What is being asked. Lay out the lines from the beginning of the items through the line containing "che consentono di documentare in maniera più", inclusive, as a Markdown table with the columns Row and Text line, omitting any blank lines.

Records to use.
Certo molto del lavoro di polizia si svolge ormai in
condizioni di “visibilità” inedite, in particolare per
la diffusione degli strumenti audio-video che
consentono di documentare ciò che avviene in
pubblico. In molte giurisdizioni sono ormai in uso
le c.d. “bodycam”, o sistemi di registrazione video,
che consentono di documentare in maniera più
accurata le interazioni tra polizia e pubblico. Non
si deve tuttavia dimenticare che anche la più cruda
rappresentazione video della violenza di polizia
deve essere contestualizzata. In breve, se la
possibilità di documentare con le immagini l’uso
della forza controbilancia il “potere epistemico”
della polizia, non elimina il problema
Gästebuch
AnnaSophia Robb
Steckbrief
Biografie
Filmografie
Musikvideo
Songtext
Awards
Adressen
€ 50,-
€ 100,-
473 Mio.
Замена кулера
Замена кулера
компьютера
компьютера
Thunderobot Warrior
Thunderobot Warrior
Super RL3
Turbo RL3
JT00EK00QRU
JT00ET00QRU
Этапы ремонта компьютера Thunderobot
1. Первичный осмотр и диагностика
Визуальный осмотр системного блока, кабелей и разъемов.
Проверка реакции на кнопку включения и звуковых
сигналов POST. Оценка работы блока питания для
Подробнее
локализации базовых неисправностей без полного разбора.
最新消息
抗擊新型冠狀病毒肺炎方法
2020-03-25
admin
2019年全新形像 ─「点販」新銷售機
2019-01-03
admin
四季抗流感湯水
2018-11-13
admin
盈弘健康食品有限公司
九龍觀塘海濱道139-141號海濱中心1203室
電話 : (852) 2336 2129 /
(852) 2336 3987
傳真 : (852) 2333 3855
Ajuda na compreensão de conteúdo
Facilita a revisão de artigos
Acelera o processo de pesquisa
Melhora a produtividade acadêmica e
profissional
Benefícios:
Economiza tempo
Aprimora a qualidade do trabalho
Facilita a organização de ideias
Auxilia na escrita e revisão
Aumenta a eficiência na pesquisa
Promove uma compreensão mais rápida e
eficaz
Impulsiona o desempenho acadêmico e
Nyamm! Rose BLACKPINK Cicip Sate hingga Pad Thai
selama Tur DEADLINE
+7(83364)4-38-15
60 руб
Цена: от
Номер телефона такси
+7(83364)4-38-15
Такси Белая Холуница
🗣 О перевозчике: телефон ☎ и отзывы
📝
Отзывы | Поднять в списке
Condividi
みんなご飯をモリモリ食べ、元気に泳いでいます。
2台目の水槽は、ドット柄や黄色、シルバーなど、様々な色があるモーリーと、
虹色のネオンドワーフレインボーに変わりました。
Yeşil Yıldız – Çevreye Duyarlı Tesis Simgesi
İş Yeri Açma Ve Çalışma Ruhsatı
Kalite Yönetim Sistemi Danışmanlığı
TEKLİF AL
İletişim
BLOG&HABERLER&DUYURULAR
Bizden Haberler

Answer space.
| Row | Text line |
|---|---|
| 1 | Certo molto del lavoro di polizia si svolge ormai in |
| 2 | condizioni di “visibilità” inedite, in particolare per |
| 3 | la diffusione degli strumenti audio-video che |
| 4 | consentono di documentare ciò che avviene in |
| 5 | pubblico. In molte giurisdizioni sono ormai in uso |
| 6 | le c.d. “bodycam”, o sistemi di registrazione video, |
| 7 | che consentono di documentare in maniera più |